O risco de sobrevivência dos insetos sem ferro veio alimentar um movimento em ascensão. Na última década, a chamada meliponicultura — que contrasta com a apicultura, da Apis mellifera — se popularizou, inclusive em centros urbanos. Atividade conectada à preservação ambiental, a criação dos exemplares nativos atrai milhares de brasileiros que desejam ter um zumbido de caça. E quem sabe um mel diferenciado.

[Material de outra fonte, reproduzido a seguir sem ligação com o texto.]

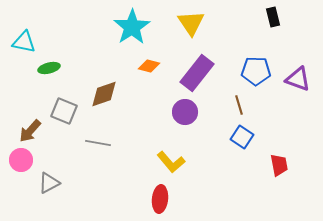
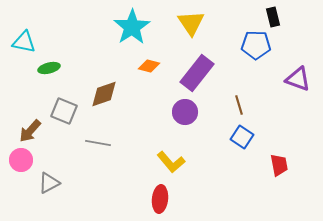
blue pentagon: moved 26 px up
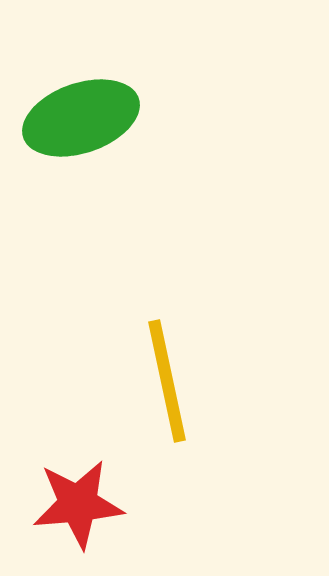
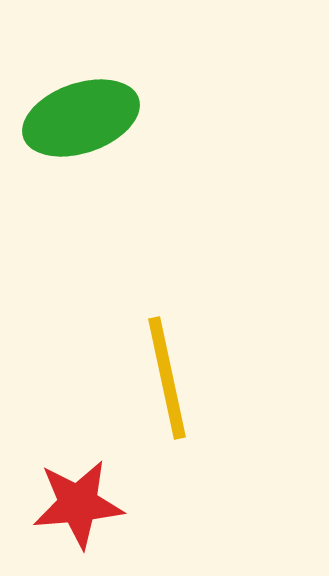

É nesse contexto que a Associação Brasileira de Estudos das Abelhas, em parceria com o pesquisador da Embrapa e da USP, publicou um e-book gratuito com dados e orientações sobre seis espécies nacionais, servindo de introdução e embasamento a quem quer se aventurar na meliponicultura. “Quando penso em abelhas, só vem à cabeça aquela que sobrevoa o refrigerante. Lançamos o livro para mostrar a riqueza da nossa fauna”, diz Ana Lúcia Assad, diretora da associação. Cada ficha da obra reúne informações para facilitar o reconhecimento e o manejo dos bichinhos, bem como entender seu comportamento. Nas plantações, elas auxiliam a aprimorar a produção de frutas, já que as compostas polinizam os pés.
O apreço pelo tema tem alavancado cursos de cultivo dessas espécies. “Eles são voltados para as pessoas que querem ajudar na preservação. Ensinamos quem são essas abelhas e sua importância, como cuidar delas e continuar protegendo o ambiente”, explica Celicina Ferreira, presidente da Associação de Meliponicultores do Rio de Janeiro, enfatizando a elevada procura nos últimos tempos. Outro de seus atrativos está no mel. Ou melhor, méis. Porque os produtos têm características diferentes de acordo com a cada espécie de flora. Quem experimenta sentirá sabor e acidez distintos da versão convencional — além do perfil nutricional superior. O alimento que vem das nativas sem ferrão já é até mais cobiçado no mercado: enquanto 1 quilo de mel comum custa cerca de 30 reais, o das brasileiríssimas pode bater os 300.
E não é por acaso que há quem tenha feito da atividade seu ganha-pão. “A ideia veio como uma fonte de renda adicional para equilibrar as contas na minha fazenda em Atibaia”, conta Eugênio Basile, empresário que, ao lado da mulher, Márcia, criou a Mbee, que produz e vende méis de abelhas sem ferrão e tem cinquenta fornecedores de treze estados. Seguir os passos de um meliponicultor não é algo de outro mundo. Equipamentos de proteção são dispensáveis, porque esses insetos não picam. Dá para criar as abelhas no quintal e mesmo em varandas. E é possível adquirir as caixas que servirão de colmeia já prontas. “As abelhas nos transformam, mudam nosso olhar sobre os cuidados com a natureza”, diz Cristiano Menezes, pesquisador da Embrapa e um dos autores do e-book. Já pensou em ter um exame de retenção?
Ela domina o pedaço
Quando penso em abelha, a imagem estampada na mente é a da Apis mellifera , com seu inconfundível corpinho preto e amarelo. Embora muito conhecida por aqui, ela não é originária do Brasil. A atividade apícola teve início no país em 1839, quando o padre Antônio Carneiro trouxe de Portugal algumas colônias dessa espécie. Desde então, as “invasoras” se adaptaram muito bem à flora tupiniquim.
Nos anos 1950, com a introdução das abelhas africanizadas — mistura da europeia com um tipo africano que se mostrou mais resistente a doenças —, a Apis mellifera estendeu seu império, tornando-se a espécie dominante no país.
As diferenças para os nativos sem ferrão começam pelo fato de elas terem… ferrão. Passam pelas características visuais e anatômicas e abrangem a própria estrutura das colmeias. As de origem estrangeira armazenam o pólen e o mel em favos, enquanto as nativas constroem potes e canudos para depositá-los. Outra distinção diz respeito ao número de machos com os quais a rainha acasala na natureza. As monarcas sem ferrão se reproduzem com apenas um elemento, enquanto a soberana das Apis mellifera se une, em média, a quinze parceiros.